The candidate predicted to become leader of the U.K. Labour Party has called for anti-Semites to be excluded from voting in its leadership election.

A spokesperson for Jeremy Corbyn told the U.K. newspaper Jewish News: “Anyone who has been found by the party’s procedures committee to have been responsible for anti-Semitism should definitely be removed from the process of electing the leader.”

The statement comes after comments Corbyn made last week defending hismself against accusations of racism and anti-Semitism, saying they were “disgusting and deeply offensive”. He vowed to fight racism “until my dying day”.
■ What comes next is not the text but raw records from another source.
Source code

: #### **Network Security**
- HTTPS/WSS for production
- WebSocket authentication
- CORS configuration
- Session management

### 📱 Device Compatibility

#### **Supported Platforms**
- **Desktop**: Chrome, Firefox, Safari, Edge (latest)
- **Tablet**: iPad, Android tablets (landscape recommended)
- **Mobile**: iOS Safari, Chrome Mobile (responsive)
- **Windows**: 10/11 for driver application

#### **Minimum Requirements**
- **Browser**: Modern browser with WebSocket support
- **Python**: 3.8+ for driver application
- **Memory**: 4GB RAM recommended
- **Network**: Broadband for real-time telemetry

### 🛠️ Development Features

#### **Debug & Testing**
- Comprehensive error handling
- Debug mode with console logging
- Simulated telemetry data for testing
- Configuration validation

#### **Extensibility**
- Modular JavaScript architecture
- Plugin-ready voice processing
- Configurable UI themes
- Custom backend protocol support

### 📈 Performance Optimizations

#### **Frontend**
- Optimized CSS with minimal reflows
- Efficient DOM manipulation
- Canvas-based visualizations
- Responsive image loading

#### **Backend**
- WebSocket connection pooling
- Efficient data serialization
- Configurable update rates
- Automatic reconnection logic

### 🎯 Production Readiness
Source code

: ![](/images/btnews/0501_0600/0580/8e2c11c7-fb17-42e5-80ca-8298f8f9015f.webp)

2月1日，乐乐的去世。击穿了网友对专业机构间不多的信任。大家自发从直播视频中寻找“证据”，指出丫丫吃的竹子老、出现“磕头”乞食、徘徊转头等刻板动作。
Critics accuse Corbyn of repeatedly sharing a platform with anti-Semites and radical Islamists at pro-Palestine talks and events, and attracting a disproportionate number of anti-Semitic supporters.

Labour MP John Mann filed a complaint to the party last week after receiving abusive and anti-Semitic messages on Twitter from people appearing to support Corbyn.

Mann, who chairs the All-Party Parliamentary Group against Antisemitism, was described as a “Nazi Zionist” in one message, while another described “Zionist bankers”. One message from an alleged Corbyn supporter meanwhile said Hillary Clinton was “in the pockets of big business and the Zionists.

The would-be leader is a long-term advocate of Palestinian nationalism, serving as patron of the Palestine Solidarity Campaign, and was an outspoken critic of last summer’s Israel-Gaza war.

Responding to criticism, Corbyn recently said he would not have supported the organization Deir Yassin Remembered or attended its events if he had known its head was a Holocaust-denier.

Since obtaining the minimum number of parliamentary nominations to stand, Corbyn has emerged as surprise frontrunner in the party’s leadership election.

The veteran Member of Parliament stood to give voice to Labour’s anti-austerity fringe - but hundreds of thousands of Britons have capitalized on its lax membership rules and joined the party to support Corbyn, who has served in parliament since 1983.

Large parts of the Jewish community has raised concerns over the prospects of Corbyn election. The Jewish Chronicle newspaper recently published a list of questions for Corbyn to answer over his alleged links to anti-Semites.  

The results of the Labour leadership election will be announced on September 12.